There were plans to repair the Kirkuk-Baniyas pipeline, which once brought crude oil from northern Iraq to the Syria coast but was damaged during the 2003 US invasion of Iraq. In 2010, the countries scrapped those plans in favor of building three new pipelines between the two regions. 

There was also a plan to extend the Arab Gas Pipeline, which brought natural gas from Egypt to Jordan, Lebanon, and Syria. Under the new plan, it would extend into southern Turkey and eventually on to Europe. Most recently, plans were unveiled for a $10 billion Iran-Iraq-Syria gas pipeline that would bring natural gas from Iran’s South Pars field to the Syrian coast. 

That plan rankled Qatar, which had already announced plans for a similar pipeline in the region.

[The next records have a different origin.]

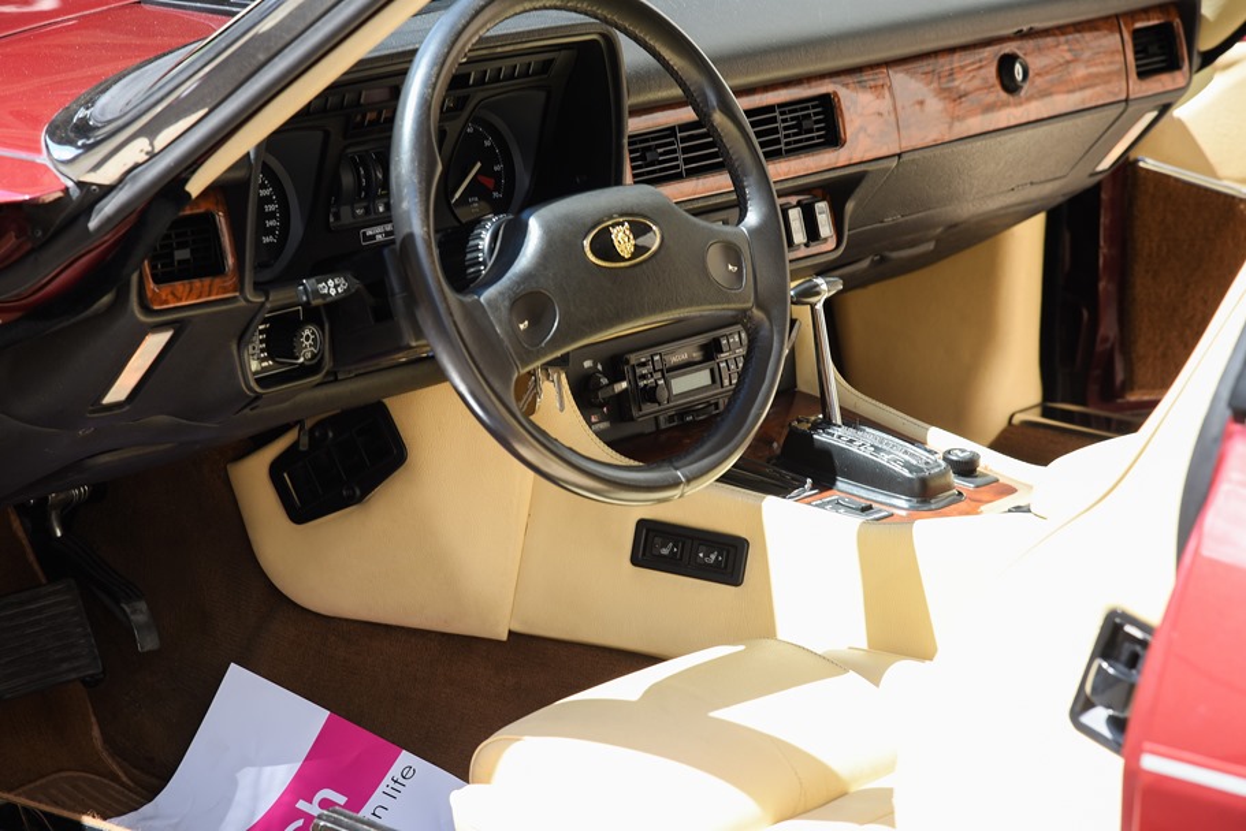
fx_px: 4154
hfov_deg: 17.1
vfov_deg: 11.4
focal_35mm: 120
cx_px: 623
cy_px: 416
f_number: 8
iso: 200
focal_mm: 120
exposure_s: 1/100
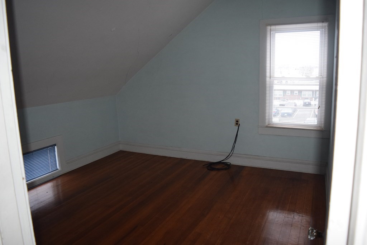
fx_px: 275
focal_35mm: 27
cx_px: 184
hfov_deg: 67.4
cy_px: 122
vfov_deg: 47.9
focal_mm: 18
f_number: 3.5
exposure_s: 1/60
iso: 1600
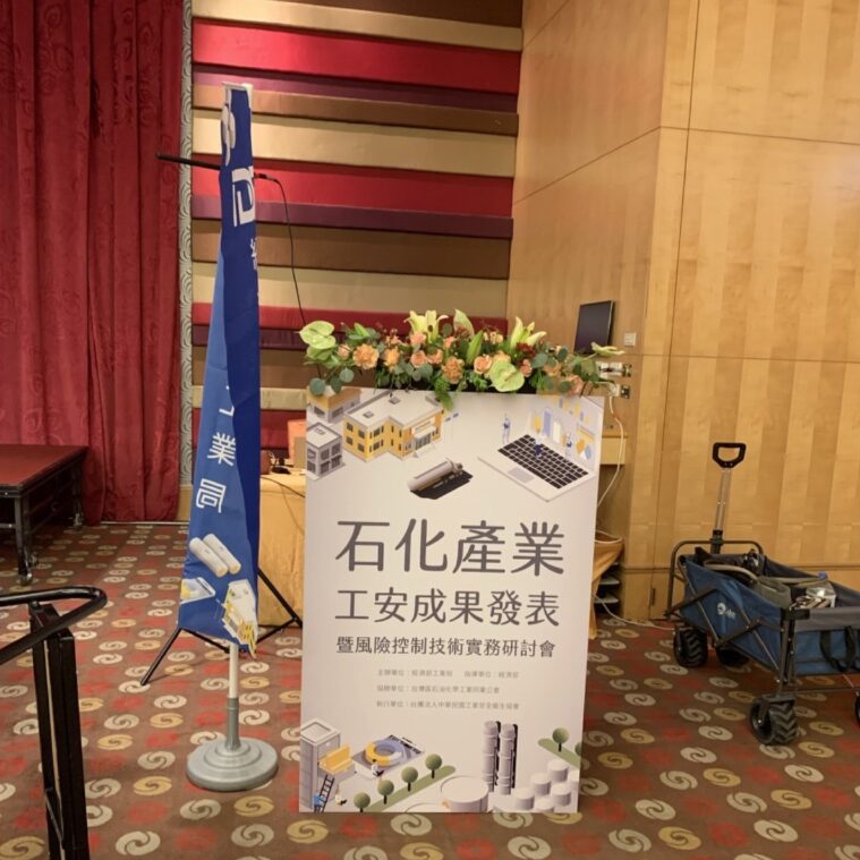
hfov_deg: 52.5
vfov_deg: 52.4
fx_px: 871
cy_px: 480
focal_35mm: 31
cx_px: 426
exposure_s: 1/60
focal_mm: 4.25
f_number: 1.8
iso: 320
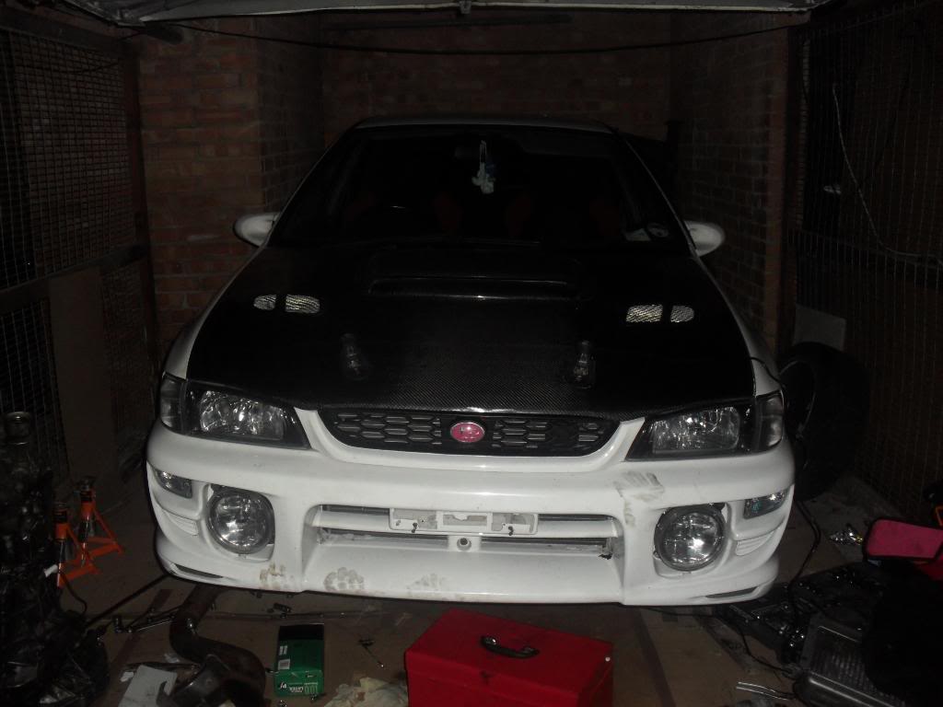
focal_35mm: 35
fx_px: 953
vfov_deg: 40.7
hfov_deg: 52.6
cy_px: 354
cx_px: 472
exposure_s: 1/45
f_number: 3.2
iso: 200
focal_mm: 6.3
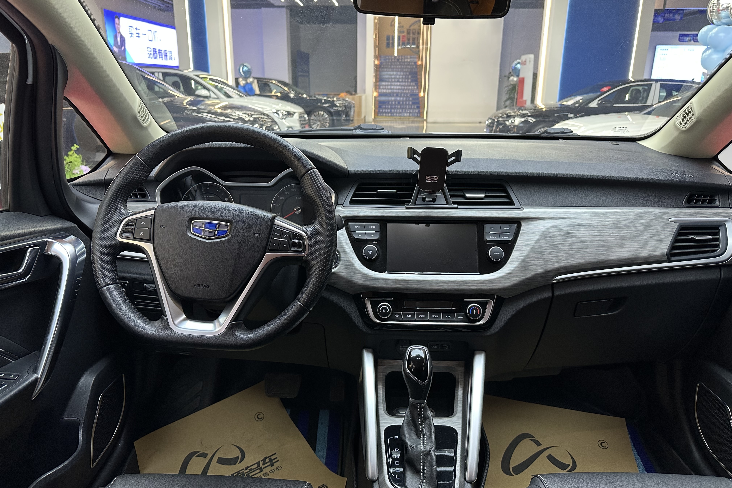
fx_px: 508
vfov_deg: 51.3
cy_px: 249
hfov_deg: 71.5
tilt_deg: -17.0
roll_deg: -0.8
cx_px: 366
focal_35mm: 25
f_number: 1.78
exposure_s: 1/50
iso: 250
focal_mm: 6.86
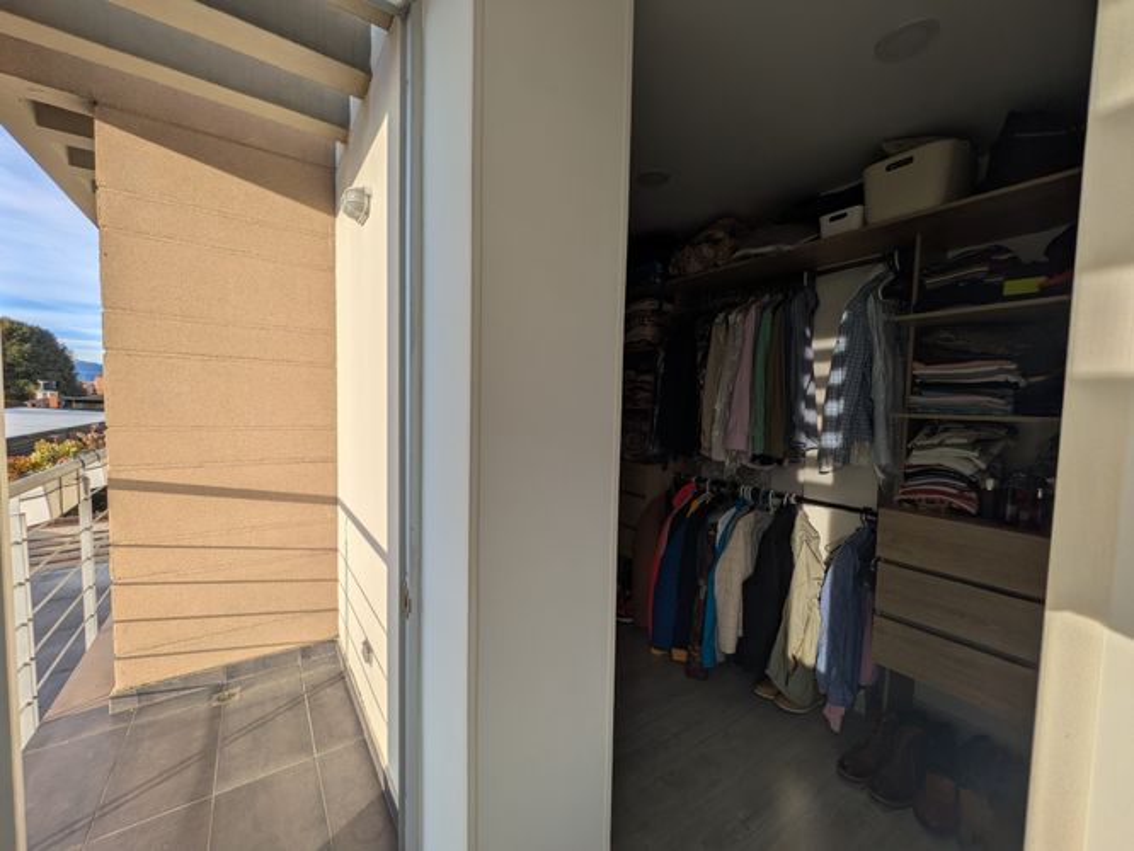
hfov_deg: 102.0
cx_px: 567
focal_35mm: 14
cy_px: 426
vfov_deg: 85.7
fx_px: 459
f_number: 2.2
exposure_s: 1/1081
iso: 49
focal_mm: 1.83
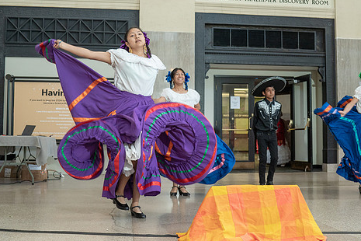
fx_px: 501
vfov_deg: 27.0
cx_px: 200
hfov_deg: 39.6
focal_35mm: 50
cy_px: 103
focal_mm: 35
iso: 2000
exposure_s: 1/200
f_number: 4
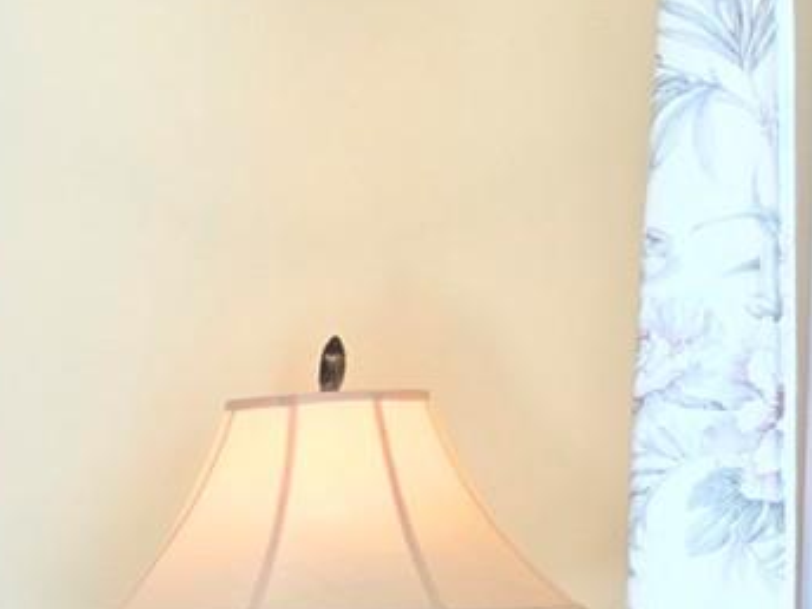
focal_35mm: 137
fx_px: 3214
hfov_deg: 11.2
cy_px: 732
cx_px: -1317
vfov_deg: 10.6
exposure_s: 1/120
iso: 40
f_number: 1.8
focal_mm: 5.4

The competition for access to the Mediterranean has drawn Sunni-dominated Qatar and Saudi Arabia deeper into the Syria issue, some analysts say.

"The Arabs view this 'Islamic' or 'Shi'ite' pipeline as serving Shi'ite interests: originating in Shi'ite Iran, traversing Shi'ite Iraq, flows through Shi'ite controlled Syria to supply the large European market," Christina Lin, a fellow at Johns Hopkins University's Center for Transatlantic Relations, wrote in an e-mail. "So Qatar and Saudi Arabia are responding in kind."

The 2011 Arab Spring, two and a half years of Syrian civil war, and outside geopolitical pressure have knocked our the supports for Assad's pipeline dreams. The Kirkuk-Baniyas pipeline remains offline and the extension of the Arab Gas Pipeline is undeveloped. Officials have said the Iran-Iraq-Syria pipeline could be complete between 2016 and 2018, but many analysts have doubts given the circumstances.

"The Middle East is fully of politically motivated pipeline projects that make no commercial sense and never see the light [of day]," Giacomo Luciani, adjunct professor of international affairs at The Graduate Institute, Geneva, wrote in an e-mail. "The bottom line is: [don't] hold your breath, this won't happen."  

Why It Matters

Energy: Competition for oil and gas resources underscores Middle East politics.

Economy: Disruptions to energy transit systems have stymied Syrian growth.